Desired output after lt-proc generation:

[{<b><em>}]beautiful[] [{<em><i>}]mind[]
  • Working on the analysis part of lt-proc which is converting surface forms into the set of possible lexical forms, and correctly disperse all the inline-blanks on each lexical unit covered by that inline-blank.

Eg:

Input: <p>one, <i>two and</i> three</p>

Desired output after deshtml and lt-proc analysis:

[][<p>]^one/one<num><sg>/one<prn><tn><mf><sg>$^,/,<cm>$ [{<i>}]^two/two<num><sp>$ [{<i>}]^and/and<cnjcoo>$ ^three/three<num><sp>$[][<\/p>
]

Deliverable-2

  • Complete the work on formatter and lt-proc modules to bring them to descent/integratable level .
  • start writing tests and testing them.

Week 9-13

  • Final deliverable.
  • Doing the cleanup of the codes and fixing minor/major bugs.
  • Complete Integration of modules.
  • Writing all the test and testing them
  • Ensuring all the non-modified modules are working fine with the new/edited ones.
  • Documenting the work done in the project.

Short self-introduction

I am 3rd year a Dual degree (B.Tech + MS) program student in Computer science and Engineering at IIIT-Hyderabad, India. I’m doing my Masters in Computational linguistics on the topic “semantic similarity between sentences” and also a semester project currently in machine translation.

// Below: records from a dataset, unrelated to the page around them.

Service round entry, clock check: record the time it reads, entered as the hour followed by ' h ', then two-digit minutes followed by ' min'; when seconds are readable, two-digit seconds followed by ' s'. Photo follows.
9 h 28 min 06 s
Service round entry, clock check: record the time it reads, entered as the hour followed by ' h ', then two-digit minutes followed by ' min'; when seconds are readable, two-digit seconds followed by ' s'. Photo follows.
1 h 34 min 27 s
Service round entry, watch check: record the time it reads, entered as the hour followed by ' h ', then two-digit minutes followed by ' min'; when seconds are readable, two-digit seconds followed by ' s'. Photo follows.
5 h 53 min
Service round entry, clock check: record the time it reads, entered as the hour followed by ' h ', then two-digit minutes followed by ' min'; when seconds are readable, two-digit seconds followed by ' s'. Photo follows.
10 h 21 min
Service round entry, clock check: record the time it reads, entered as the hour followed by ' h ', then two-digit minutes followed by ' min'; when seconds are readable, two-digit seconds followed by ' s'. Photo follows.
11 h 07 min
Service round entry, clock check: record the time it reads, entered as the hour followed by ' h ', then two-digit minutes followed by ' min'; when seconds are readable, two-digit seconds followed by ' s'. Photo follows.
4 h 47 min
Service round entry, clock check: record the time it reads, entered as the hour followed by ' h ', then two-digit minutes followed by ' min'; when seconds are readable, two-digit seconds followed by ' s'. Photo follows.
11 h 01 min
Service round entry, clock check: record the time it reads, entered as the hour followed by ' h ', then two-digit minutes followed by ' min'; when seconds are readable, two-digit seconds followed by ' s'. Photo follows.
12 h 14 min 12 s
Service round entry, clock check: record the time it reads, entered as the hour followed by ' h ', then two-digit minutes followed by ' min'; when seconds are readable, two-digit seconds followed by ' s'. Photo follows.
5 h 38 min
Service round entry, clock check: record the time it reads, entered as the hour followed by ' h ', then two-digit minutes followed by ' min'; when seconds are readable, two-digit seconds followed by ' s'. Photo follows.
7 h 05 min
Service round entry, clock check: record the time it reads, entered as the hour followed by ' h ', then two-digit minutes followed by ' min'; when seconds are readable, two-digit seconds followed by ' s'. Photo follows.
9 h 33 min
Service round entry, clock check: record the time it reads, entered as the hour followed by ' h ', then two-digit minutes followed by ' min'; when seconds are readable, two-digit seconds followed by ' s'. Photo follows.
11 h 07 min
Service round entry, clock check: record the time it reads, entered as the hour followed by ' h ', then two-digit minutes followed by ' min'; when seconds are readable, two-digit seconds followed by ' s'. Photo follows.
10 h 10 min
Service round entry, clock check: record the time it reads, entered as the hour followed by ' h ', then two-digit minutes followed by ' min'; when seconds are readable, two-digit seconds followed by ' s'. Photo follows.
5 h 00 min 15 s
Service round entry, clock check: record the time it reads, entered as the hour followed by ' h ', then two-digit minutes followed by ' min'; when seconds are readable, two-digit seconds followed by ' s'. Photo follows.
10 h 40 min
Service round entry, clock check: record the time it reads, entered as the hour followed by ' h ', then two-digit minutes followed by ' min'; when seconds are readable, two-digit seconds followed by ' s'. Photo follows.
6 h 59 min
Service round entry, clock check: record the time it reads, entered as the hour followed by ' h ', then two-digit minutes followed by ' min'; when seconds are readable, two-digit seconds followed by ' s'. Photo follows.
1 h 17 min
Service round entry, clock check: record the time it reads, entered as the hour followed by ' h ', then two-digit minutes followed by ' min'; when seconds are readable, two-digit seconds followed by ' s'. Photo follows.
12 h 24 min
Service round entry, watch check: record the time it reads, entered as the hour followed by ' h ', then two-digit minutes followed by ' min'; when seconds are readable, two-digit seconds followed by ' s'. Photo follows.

I am fluent in C/C++, python, HTML, CSS, MySql and a bit of javascript.

I am highly interested in Natural language processing and its sub-fields which is why I’m pursuing my Masters in this field. It is also due to the very practical use of NLP processes in the day to day life which fascinates me.

Open source contributions

  • I have contributed to sympy with some minute bugs
  • added some language text data to cltk org
  • some contributions to FOSSASIA for their open-event web app and loklak-server
  • sagemath for some additions in their website

Merged open-source contributions.

College projects (Non-open source contributions)

I would be staying in the college in summers for my MS project and apart from that I have no prior commitments so would be able to devote most of my time (6-8 hours 6 days a week) to the project. Also will be taking a week vacation in July.

Coding challenges:

Deformatting

Pretransfer

Transfer

Non-Summer of code plans

Will be taking one week vacation in July.